Las luchas han puesto de manifiesto que la globalización de estos veinte o treinta últimos años ha sido, y sigue siendo, ante todo, el resultado de la potencia militar y económica norteamericana, así como de los cambios socioeconómicos y culturales producidos por EEUU y que después se han propagado, en diferentes grados y diversas formas según los países (incluida China) en el conjunto del mundo. Esta globalización consiste en una norteamericanización ideológica, tecnológica, militar y económica de la sociedad planetaria contemporánea. No fue necesario esperar al hundimiento de la Unión Soviética para darse cuenta de que la globalización de los mercados, de los capitales, de la producción, del consumo, etc., era un ‘producto’ de EEUU gracias, especialmente a la presencia mundial de la US Army, de la US Navy y de la US Air Force. Esa presencia abrió la vía real a la ‘globalización’ de Coca Cola, de IBM, de Levi’s, de Walt Disney, de Ford, de GM, de ITT, de McDonald’s, de Intel, de CISCO…

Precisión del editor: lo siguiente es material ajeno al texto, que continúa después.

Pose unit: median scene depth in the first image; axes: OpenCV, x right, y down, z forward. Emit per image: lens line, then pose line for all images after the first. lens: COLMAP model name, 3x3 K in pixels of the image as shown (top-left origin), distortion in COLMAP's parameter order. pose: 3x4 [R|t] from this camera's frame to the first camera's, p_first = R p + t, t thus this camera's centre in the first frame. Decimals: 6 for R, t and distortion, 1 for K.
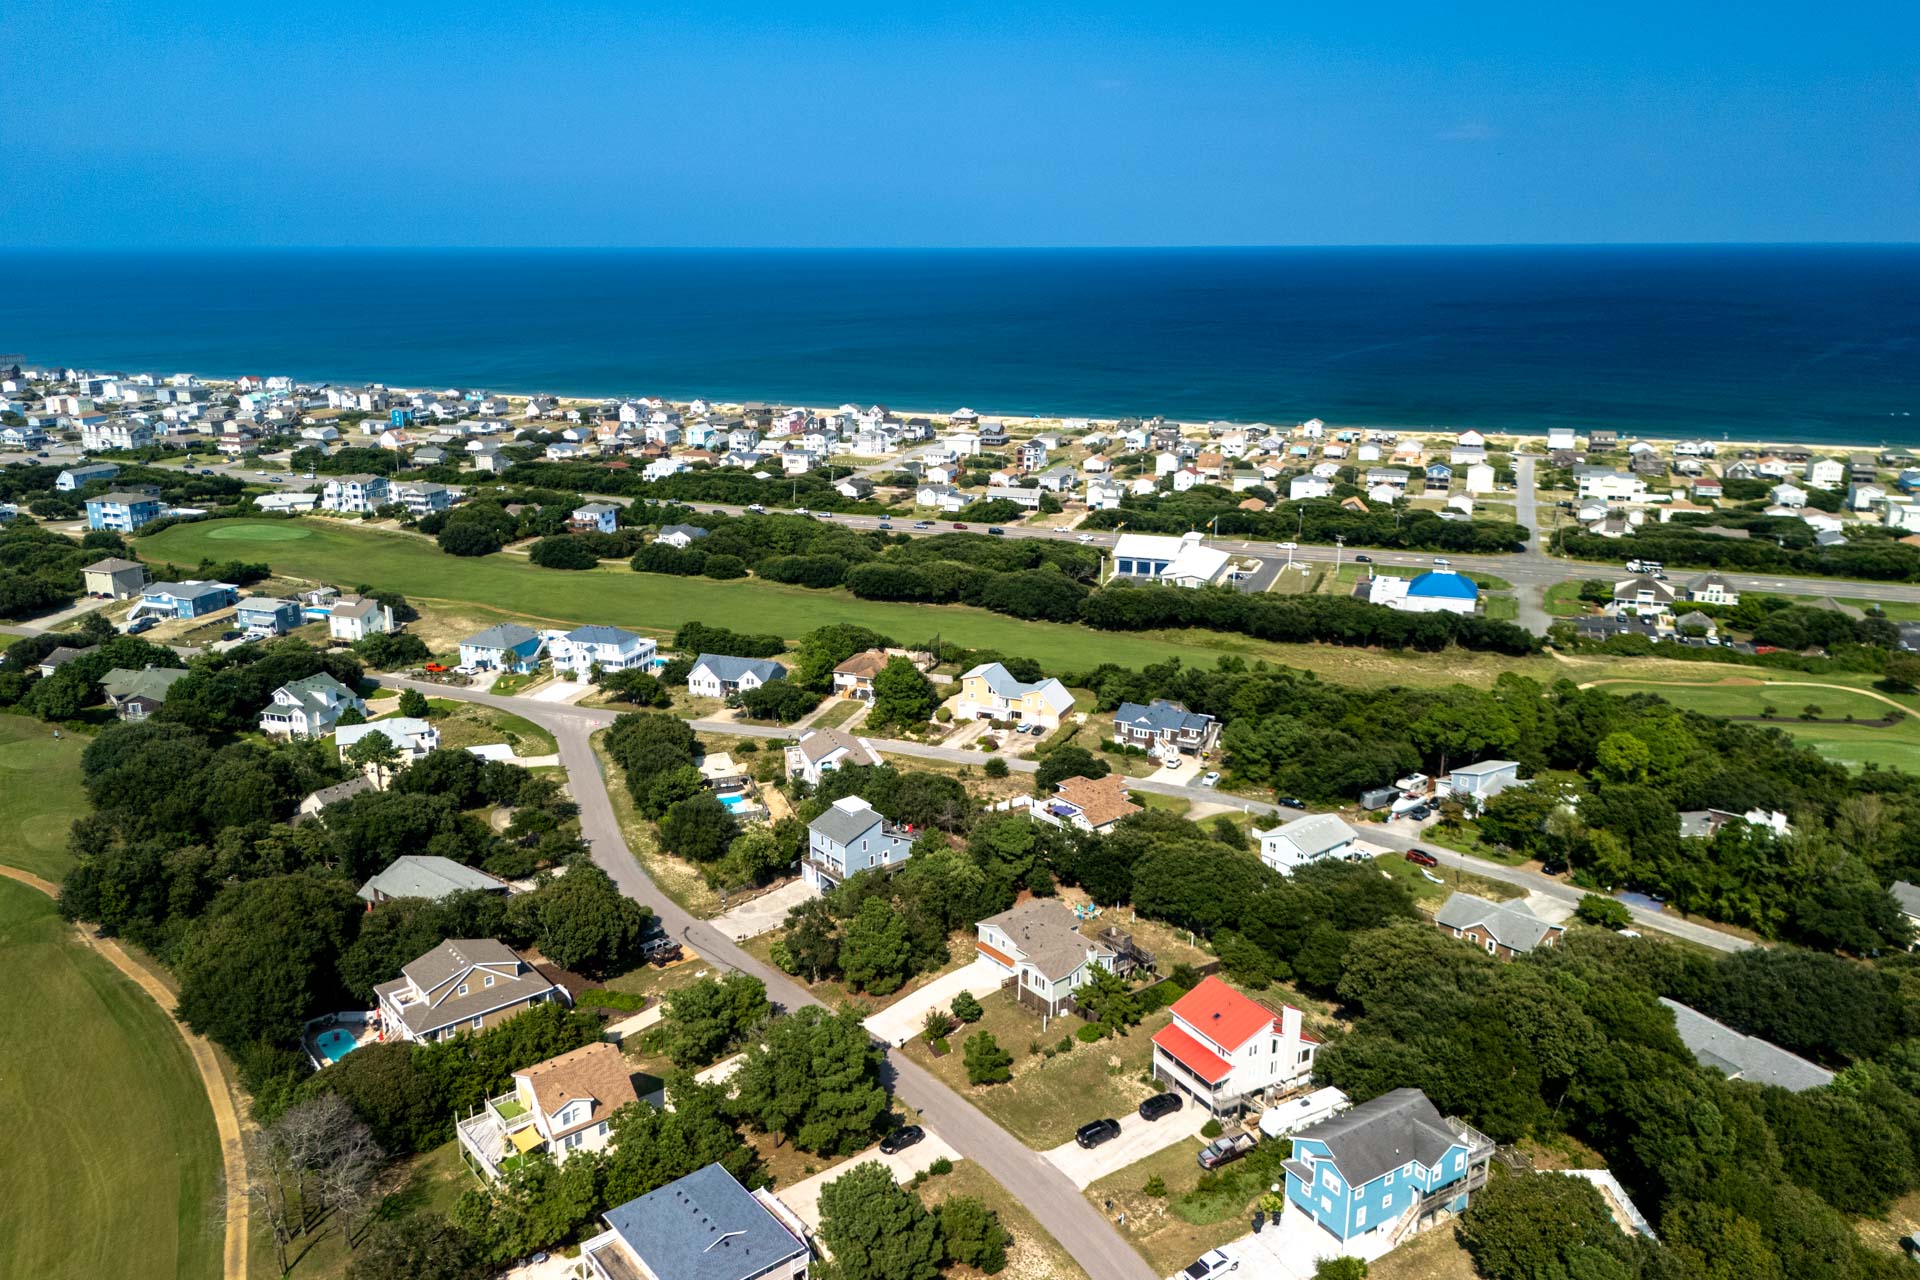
lens RADIAL K [[1385.4, 0, 960.0], [0, 1385.4, 640.0], [0, 0, 1]] dist [0.101930, -0.120530]
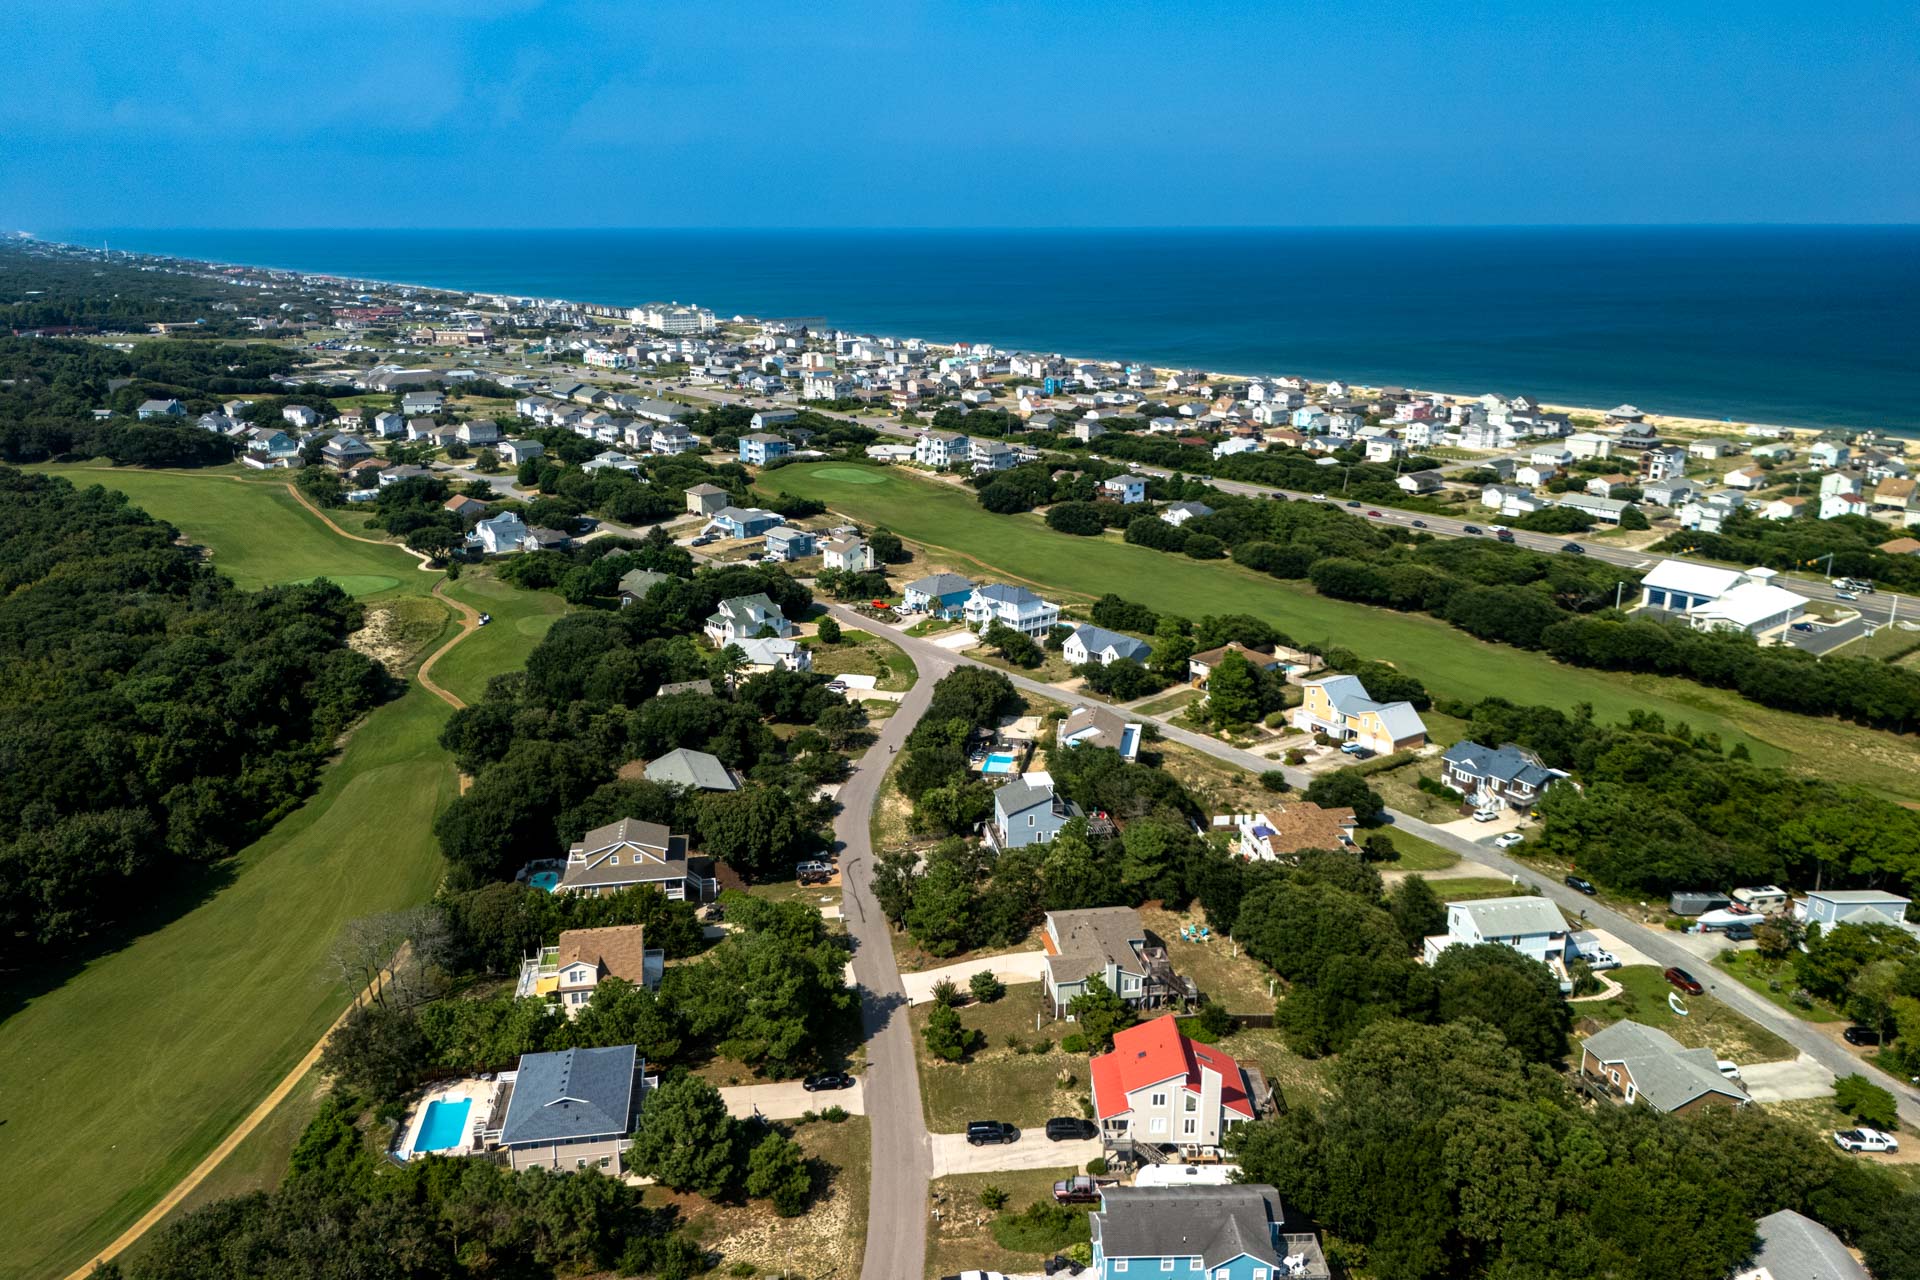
lens RADIAL K [[1385.4, 0, 960.0], [0, 1385.4, 640.0], [0, 0, 1]] dist [0.101930, -0.120530]
pose [[0.873176, 0.143030, -0.465946, 0.173844], [-0.136405, 0.989484, 0.048119, -0.012140], [0.467929, 0.021540, 0.883504, 0.041742]]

En este contexto, cualquier manifestación antiglobalización es percibida, por un número creciente en EEUU y de la mayor parte de sus ‘aliados’, como una oposición al propio sistema capitalista mundial y, en la medida en que Washington es la potencia reguladora de este último, como una oposición a EEUU y a sus ‘aliados’. No se necesitaba mucho más para que el Pentágono y otros sectores de EEUU elaborasen y extendiesen la ‘teoría’ de la naturaleza ‘genéticamente’ violenta de la oposición a la globalización. Según esta ‘teoría’, como los contestatarios protestan contra el sistema mundial establecido, contra sus reglas, contra sus instituciones y contra sus gobiernos legítimamente elegidos, atacan, como consecuencia a la democracia. Por tanto son ‘necesariamente’ violentos, ‘criminales’ reales contra el orden democrático, en una palabra, los verdaderos ‘nuevos bárbaros’ de la era global.

Dos planetas

No hay necesidad de demostrar aquí lo absoluto e indecente de esta acusación. Pero lo que es extremadamente peligroso y preocupante es que parece estar siendo aceptada por la mayoría de los responsables políticos de los países occidentales, y por muchos dirigentes de países en vías de desarrollo. No se podría poner mejor en evidencia la fractura que la globalización está reforzando entre, por una parte los ‘señores’ del poder mundial y sus vasallos y, por otra, los pueblos dominados y excluidos. Como si no vivieran en el mismo planeta… Diagnóstico que ha confirmado el propio Financial Times cuando, esbozando los respectivos balances de los dos foros mundiales simultáneos (el uno ‘económico’, el otro ‘social’) recordaba efectivamente la existencia de dos planetas, el de Davos y el de Porto Alegre –el primero en declive, el segundo en órbita ascendente- y no excluía su colisión.